In the legislative morass and the fallout from the darkest moment yet of Biden’s presidency — the chaotic withdrawal of American forces from Afghanistan last summer — Biden’s approval rating plummeted.

It wasn’t until mid-2022, as the midterm elections loomed, that Biden was able to break through the gridlock and secure legislation that would make for the most productive first-term Congress since President Lyndon Johnson, with bipartisan action on gun violence and rebooting domestic high-tech manufacturing, and Democrats-only investments in combating climate change and lowering drug costs.

“He had a big ambition for this presidency, in particular the need to make generationally important investments in the country, things that have been left undone, really for years, in many cases — the investment in the country itself,” said Biden senior adviser Steve Richetti. Biden, he said, set out to “restore the sense of what the presidency and what a president are capable of.”

Still, Biden fell short on some popular 2020 campaign promises, particularly on what his aides had billed as “human infrastructure” like free community college — a priority of first lady Jill Biden — expanding paid family leave and early childcare. And his fall pledge to forgive much of the nation’s publicly held student debt has been frozen pending Supreme Court arguments in February.

Biden’s next two years, aides say, will be necessarily constrained. Democrats lost unified control of Congress and his priorities will shift toward implementing new initiatives and reminding Americans of their impact as he heads into reelection.

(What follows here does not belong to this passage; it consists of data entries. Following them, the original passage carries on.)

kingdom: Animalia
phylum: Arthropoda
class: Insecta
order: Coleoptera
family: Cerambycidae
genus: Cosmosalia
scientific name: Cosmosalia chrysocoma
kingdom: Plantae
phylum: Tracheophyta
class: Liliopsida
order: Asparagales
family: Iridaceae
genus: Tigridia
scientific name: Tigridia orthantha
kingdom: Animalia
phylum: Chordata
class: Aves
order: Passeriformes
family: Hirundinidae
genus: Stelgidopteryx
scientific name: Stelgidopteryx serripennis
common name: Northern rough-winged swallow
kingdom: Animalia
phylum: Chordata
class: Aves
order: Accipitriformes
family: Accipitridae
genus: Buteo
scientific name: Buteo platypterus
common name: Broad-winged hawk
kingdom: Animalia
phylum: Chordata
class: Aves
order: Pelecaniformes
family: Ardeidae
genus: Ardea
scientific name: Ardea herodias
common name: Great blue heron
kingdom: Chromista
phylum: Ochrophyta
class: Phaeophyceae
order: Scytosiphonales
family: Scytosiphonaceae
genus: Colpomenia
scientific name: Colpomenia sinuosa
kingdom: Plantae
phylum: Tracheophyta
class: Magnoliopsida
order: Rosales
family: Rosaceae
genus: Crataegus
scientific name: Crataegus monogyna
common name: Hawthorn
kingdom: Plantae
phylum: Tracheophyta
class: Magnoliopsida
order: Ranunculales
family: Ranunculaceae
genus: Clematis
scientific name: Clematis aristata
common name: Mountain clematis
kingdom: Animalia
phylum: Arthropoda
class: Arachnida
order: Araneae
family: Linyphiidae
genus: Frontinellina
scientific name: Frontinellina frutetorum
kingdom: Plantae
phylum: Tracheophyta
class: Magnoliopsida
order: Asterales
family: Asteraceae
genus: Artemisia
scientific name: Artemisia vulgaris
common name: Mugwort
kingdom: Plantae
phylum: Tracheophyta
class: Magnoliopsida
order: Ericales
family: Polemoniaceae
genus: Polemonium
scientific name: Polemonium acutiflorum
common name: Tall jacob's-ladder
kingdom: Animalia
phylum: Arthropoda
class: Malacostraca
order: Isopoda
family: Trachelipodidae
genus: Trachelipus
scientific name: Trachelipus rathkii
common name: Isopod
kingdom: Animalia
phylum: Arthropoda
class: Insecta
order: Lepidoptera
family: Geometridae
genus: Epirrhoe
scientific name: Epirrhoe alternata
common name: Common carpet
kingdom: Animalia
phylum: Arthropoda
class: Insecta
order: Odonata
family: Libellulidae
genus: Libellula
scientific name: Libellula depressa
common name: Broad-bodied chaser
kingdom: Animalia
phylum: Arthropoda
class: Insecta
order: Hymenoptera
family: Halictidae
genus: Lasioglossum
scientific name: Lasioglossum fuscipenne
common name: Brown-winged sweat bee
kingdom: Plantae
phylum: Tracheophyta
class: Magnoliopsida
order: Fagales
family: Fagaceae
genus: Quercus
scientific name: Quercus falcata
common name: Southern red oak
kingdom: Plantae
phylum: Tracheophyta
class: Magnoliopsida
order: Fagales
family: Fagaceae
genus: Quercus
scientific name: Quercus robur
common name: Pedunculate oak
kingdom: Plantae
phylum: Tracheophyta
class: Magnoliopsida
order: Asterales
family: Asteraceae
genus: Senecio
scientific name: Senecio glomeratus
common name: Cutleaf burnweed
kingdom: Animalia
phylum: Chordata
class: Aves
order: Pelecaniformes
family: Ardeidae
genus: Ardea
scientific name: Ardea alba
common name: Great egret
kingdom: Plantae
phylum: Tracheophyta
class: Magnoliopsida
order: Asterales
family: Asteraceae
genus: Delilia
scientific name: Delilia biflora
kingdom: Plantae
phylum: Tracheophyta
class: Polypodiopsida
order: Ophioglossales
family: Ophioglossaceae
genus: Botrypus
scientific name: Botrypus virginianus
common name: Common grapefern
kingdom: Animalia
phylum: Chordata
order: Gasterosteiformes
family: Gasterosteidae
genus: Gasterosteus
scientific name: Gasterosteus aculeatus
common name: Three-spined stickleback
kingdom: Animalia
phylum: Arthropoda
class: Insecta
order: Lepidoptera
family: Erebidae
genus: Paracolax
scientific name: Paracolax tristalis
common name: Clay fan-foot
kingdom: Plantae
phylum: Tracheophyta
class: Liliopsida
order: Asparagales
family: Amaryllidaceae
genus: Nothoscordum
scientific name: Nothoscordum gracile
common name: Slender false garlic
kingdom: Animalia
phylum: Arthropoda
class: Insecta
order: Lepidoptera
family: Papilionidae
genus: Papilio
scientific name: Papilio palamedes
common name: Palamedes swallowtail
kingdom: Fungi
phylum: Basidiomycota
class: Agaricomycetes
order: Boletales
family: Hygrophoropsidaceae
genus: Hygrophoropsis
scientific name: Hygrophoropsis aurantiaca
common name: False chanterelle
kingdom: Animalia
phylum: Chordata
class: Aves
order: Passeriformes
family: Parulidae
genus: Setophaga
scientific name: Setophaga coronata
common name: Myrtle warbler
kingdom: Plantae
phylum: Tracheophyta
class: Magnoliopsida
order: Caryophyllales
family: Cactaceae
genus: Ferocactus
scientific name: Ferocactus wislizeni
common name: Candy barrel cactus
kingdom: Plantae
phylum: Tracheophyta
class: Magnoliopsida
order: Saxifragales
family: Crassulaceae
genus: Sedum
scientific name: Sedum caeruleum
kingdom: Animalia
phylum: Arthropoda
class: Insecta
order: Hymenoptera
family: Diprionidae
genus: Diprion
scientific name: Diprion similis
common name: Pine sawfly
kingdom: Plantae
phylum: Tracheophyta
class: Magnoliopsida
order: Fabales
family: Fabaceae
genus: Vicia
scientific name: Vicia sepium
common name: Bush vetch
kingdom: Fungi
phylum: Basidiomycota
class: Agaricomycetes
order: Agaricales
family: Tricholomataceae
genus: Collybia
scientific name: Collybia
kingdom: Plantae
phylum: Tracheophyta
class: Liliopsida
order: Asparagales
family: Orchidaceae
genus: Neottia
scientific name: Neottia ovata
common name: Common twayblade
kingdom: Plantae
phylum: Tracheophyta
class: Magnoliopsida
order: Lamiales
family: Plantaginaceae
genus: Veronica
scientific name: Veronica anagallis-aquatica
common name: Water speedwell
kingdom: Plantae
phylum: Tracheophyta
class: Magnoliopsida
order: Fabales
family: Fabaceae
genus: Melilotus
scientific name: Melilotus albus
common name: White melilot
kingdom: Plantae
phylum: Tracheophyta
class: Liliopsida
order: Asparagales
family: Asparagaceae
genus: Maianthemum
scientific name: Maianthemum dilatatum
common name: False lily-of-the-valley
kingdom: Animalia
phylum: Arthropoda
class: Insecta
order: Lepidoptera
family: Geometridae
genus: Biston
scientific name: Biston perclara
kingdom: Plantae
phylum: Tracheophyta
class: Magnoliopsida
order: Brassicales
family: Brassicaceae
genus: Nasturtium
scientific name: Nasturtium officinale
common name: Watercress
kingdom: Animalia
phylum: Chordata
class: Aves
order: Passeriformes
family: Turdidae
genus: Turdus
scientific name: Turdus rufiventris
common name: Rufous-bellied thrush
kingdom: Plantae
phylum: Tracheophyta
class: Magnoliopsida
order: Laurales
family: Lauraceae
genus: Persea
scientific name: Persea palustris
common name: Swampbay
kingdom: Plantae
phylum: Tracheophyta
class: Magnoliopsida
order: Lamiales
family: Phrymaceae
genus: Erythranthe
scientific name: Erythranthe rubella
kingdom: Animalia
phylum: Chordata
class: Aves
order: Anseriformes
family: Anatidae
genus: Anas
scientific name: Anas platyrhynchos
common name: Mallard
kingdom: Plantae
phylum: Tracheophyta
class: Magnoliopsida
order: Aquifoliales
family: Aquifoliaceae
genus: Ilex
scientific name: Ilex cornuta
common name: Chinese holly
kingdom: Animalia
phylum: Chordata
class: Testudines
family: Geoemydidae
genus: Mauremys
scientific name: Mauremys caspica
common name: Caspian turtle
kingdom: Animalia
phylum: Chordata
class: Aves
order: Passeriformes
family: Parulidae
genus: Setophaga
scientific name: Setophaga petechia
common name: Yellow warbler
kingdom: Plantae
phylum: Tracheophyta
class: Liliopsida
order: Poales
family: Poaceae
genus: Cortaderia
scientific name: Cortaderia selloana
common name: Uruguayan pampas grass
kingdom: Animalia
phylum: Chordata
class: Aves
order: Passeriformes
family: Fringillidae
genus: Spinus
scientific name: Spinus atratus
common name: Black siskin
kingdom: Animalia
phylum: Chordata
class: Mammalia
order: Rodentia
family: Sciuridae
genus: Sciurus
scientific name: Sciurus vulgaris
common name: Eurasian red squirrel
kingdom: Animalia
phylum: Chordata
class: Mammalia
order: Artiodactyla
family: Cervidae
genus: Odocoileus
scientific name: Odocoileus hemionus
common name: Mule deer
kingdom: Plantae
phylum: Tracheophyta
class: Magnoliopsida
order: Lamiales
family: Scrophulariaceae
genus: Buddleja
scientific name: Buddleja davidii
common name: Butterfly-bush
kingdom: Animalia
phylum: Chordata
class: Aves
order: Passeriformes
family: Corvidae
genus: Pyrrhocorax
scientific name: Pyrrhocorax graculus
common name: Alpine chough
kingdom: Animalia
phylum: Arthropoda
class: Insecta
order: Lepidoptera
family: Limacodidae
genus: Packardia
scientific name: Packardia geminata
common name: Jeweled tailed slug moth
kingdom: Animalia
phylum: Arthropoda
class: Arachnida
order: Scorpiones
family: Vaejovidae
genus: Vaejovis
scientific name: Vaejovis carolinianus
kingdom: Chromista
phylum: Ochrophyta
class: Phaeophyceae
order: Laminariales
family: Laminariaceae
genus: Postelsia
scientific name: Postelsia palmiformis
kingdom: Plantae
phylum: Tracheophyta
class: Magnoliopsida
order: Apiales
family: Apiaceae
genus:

Biden, they said, will continue to look for areas of bipartisan cooperation, but little is expected on his biggest priorities like banning assault-style weapons and codifying a nationwide right to abortion.

Instead, he’ll look to highlight and build upon popular programs, like a $35 monthly cap on insulin costs for those on Medicare, that are set to take effect in January, while Cabinet agencies work to award and track hundreds of billions of dollars in new spending.

“The next two years are about those solutions impacting people’s daily lives and that starts with the insulin cap on Jan. 1,” Ferguson said.